Letting go is hard.  As attachment parents we have had the luxury of time to know our children in very intimidate ways.  We have had the pleasure of spending countless hours watching them grow and helping to meet their needs.  However, a time comes when our children are ready to take all that we have shared with them and move on without us.  Well, not really without us because we are always a part of them.  All of those years we spent together have allowed them to become wise in their decisions.  It has allowed them to be caring people that expect and demand good things for themselves.  Letting go is hard but at the same time very exciting.  I am filled with excitement for my daughter and the experiences she is going to have next week.  As I told the camp counselor, “I wish I could be a fly on the wall and see all the fun she is having, yet I know this is her experience.”  She will share what she wants to share and will keep the rest to herself.  Sounds pretty natural and healthy to me.

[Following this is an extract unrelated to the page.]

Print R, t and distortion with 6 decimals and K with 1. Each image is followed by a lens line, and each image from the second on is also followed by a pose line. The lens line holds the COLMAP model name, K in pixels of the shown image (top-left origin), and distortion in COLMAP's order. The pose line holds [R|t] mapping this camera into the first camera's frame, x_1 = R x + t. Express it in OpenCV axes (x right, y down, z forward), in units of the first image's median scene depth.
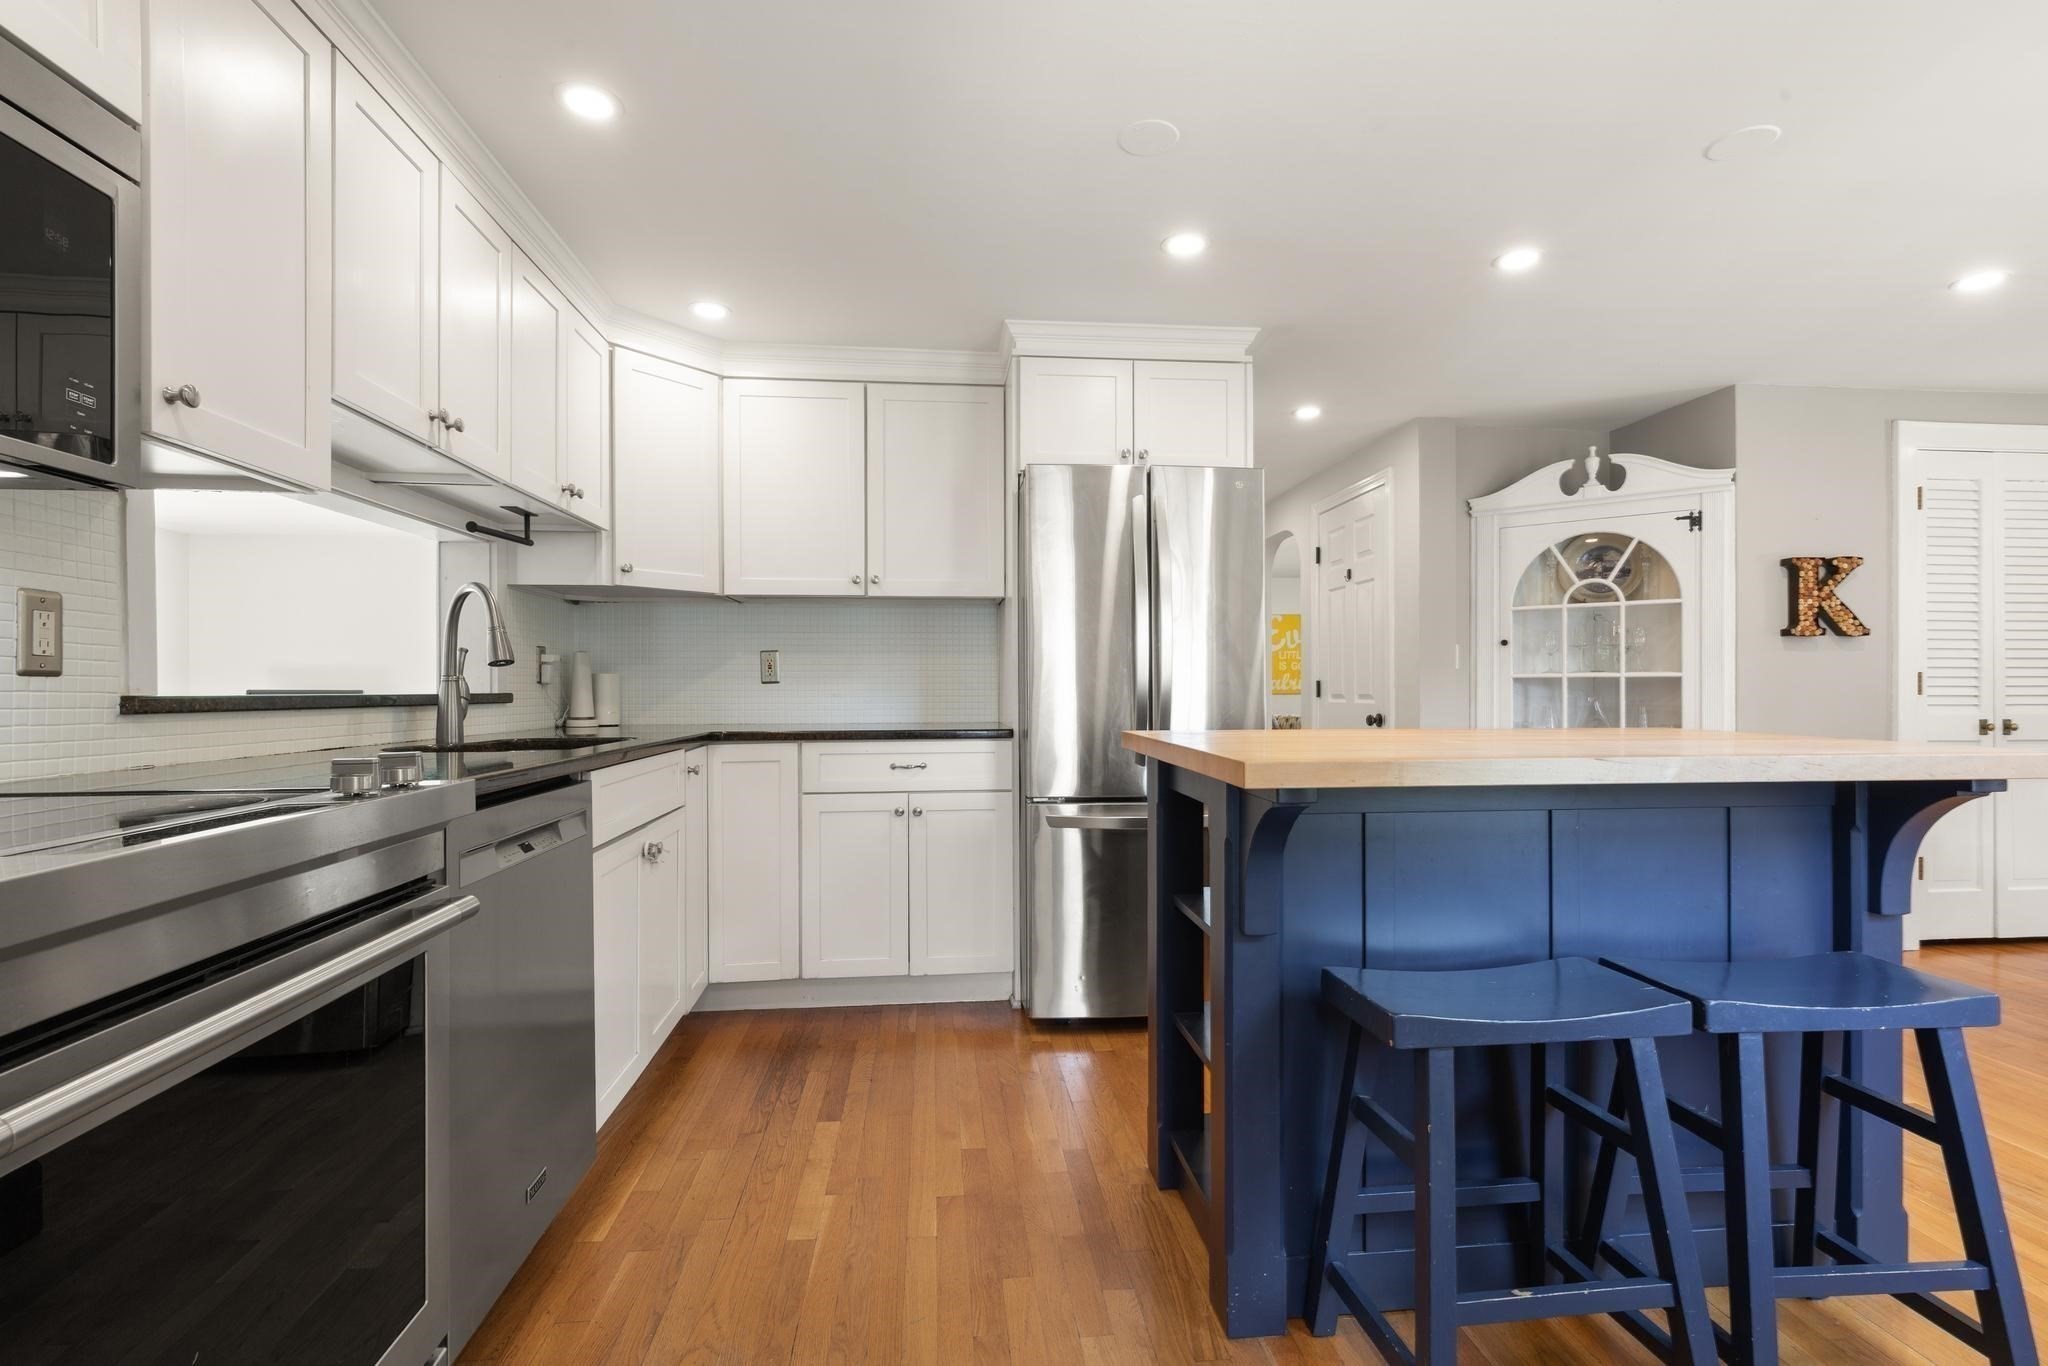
lens RADIAL K [[936.1, 0, 1030.2], [0, 936.1, 687.0], [0, 0, 1]] dist [-0.000170, 0.000151]
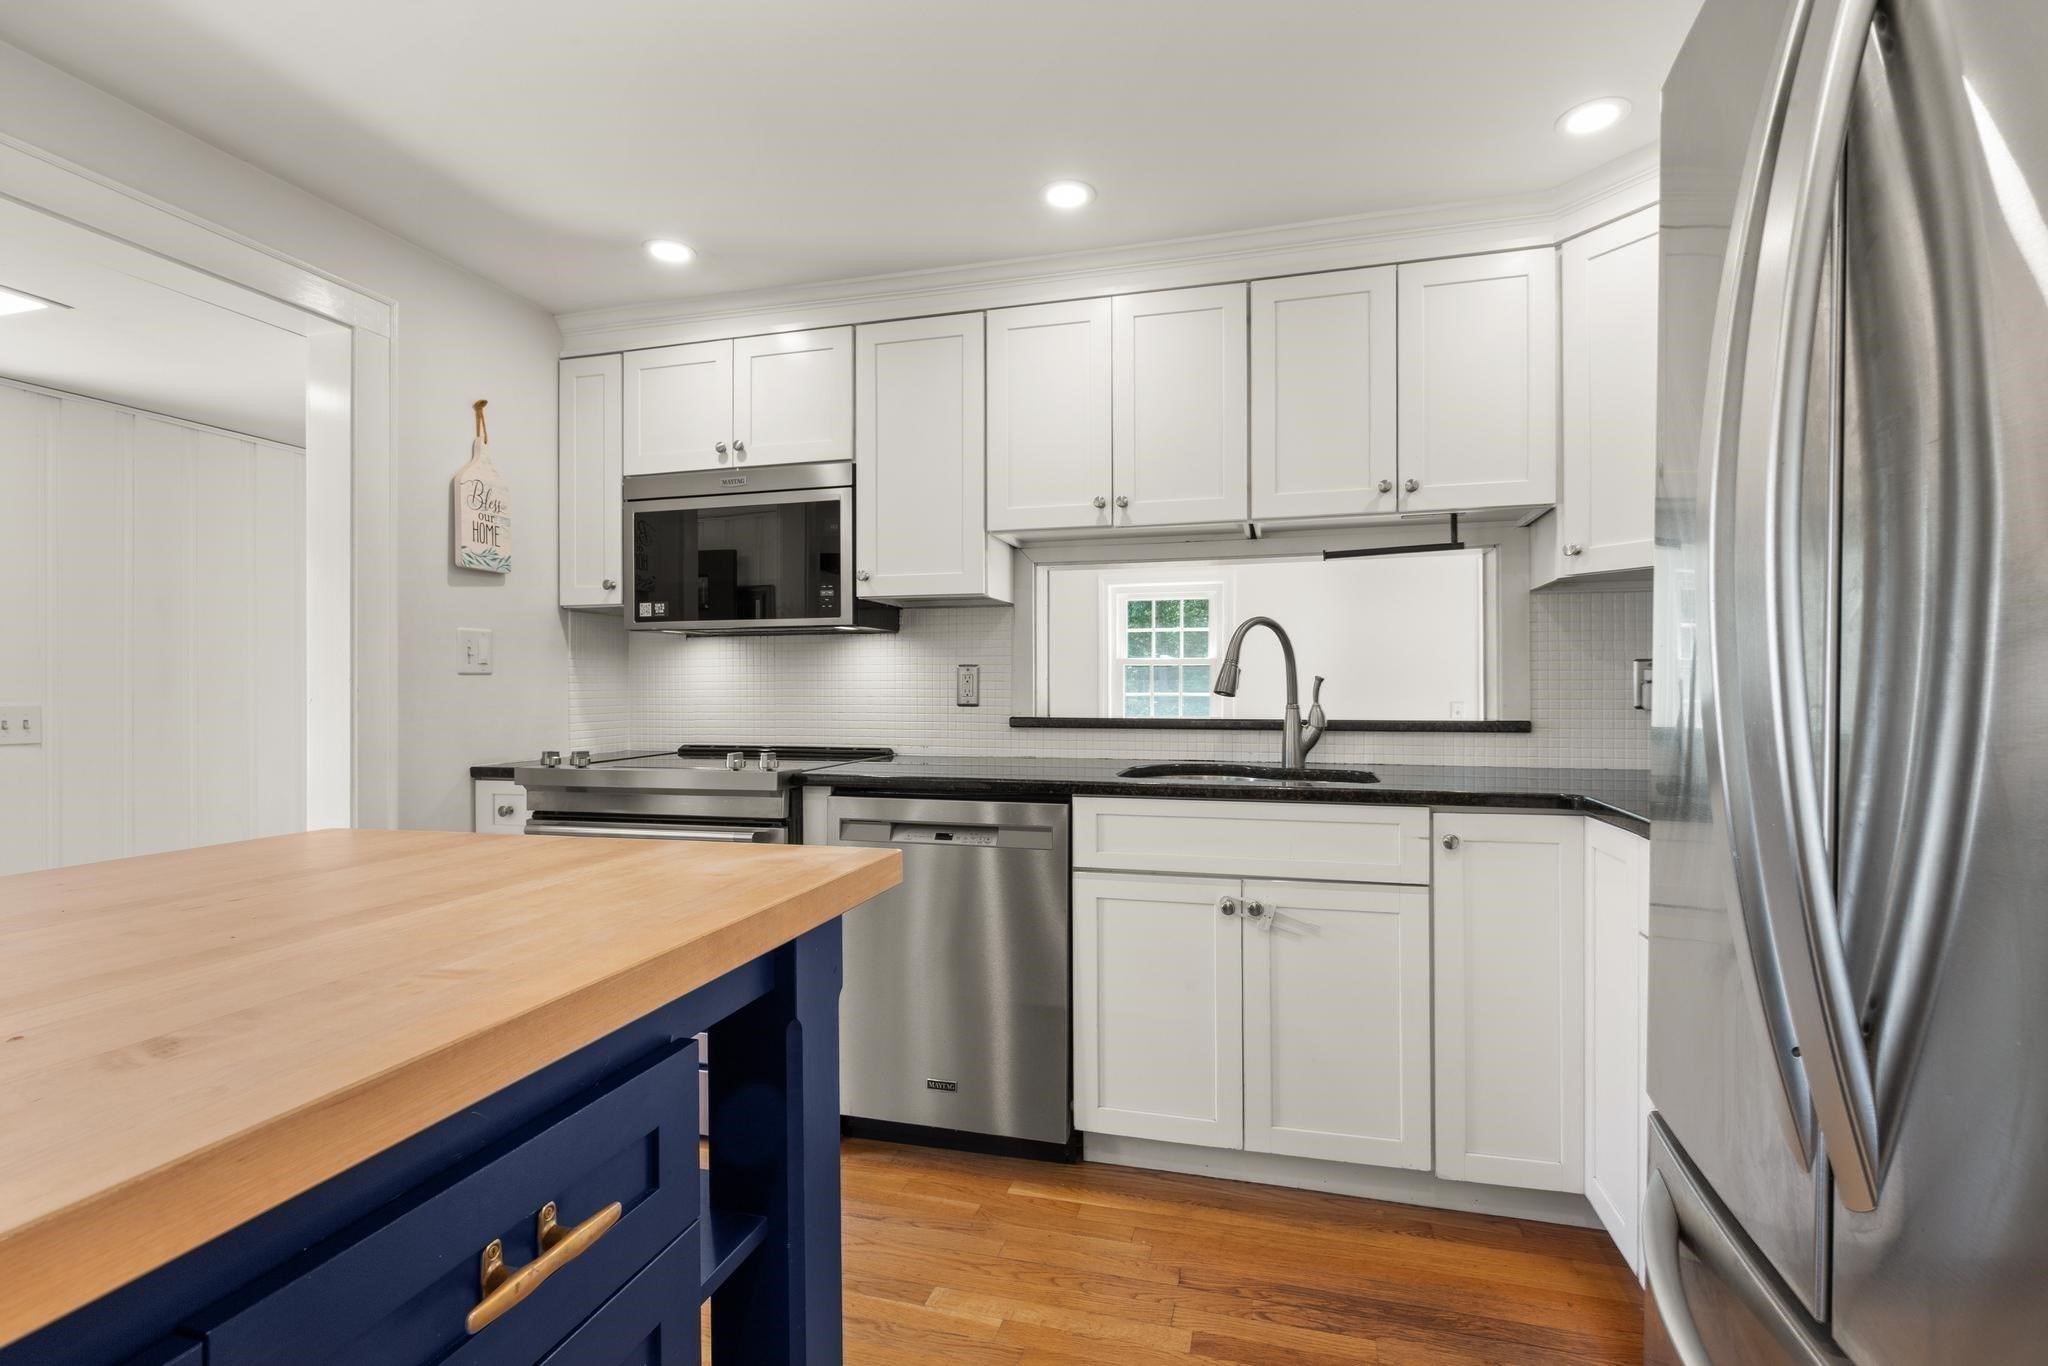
lens RADIAL K [[936.1, 0, 1030.2], [0, 936.1, 687.0], [0, 0, 1]] dist [-0.000170, 0.000151]
pose [[-0.366286, 0.005969, -0.930483, 0.402332], [0.005413, 0.999976, 0.004284, -0.031294], [0.930487, -0.003468, -0.366309, 0.941725]]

3 thoughts on “Attachment Parenting: Letting Go

  1. Great post Cathy, but I know parents who don't home school and do the same thing. They attend football games to 'watch,' their child while telling the child they trust them, they pretend to be their child on FB or other media trying to 'catch,'them. I love your way of letting them learn & grow!


  2. Cathy–While not a homeschooler or attachment parent, we have held our children close and then trusted them when it was time for them to fly! While I so miss their baby days, I am loving this time in their lives. It's a little like watching them learn to walk again, just a scarier. Some bobbling steps, but off they go–and they are so excited about it. Yes–harder to keep them home than to let them go. But I have to sit on my hands! And pray (for me and for them), and trust.


  3. Cathy,

    I have been attachment parenting since before it had a name. Unschooled my kid when the only information out there was John Holts little newsletter, and a manifesto about how to legally unschool.

    I remember my husband saying “if we don't do something, this kid will still be sleeping with us when he's six” – 4 years later, the kid and his two sisters were all in our big bed, and my husband loved it! We cuddled up each night for reading aloud until the “kid” was 16!

    My one guiding principal through all the years was this: if something they want to do is statistically safer than putting my kid in a car and driving to the grocery store – then I would give them my blessing! (not to say I didn't pause for a moment when my youngest told me she'd been rock climbing in Oregon yesterday!)

    My “kids” are now 37, 34 and 31 and still thank me for unschooling and raising them the way I did! They have grown up to be delightful, adventurous, generous and loving adults who bless my life.

    I commend you to follow your heart, if my kids are typical, you will be blessed ten fold!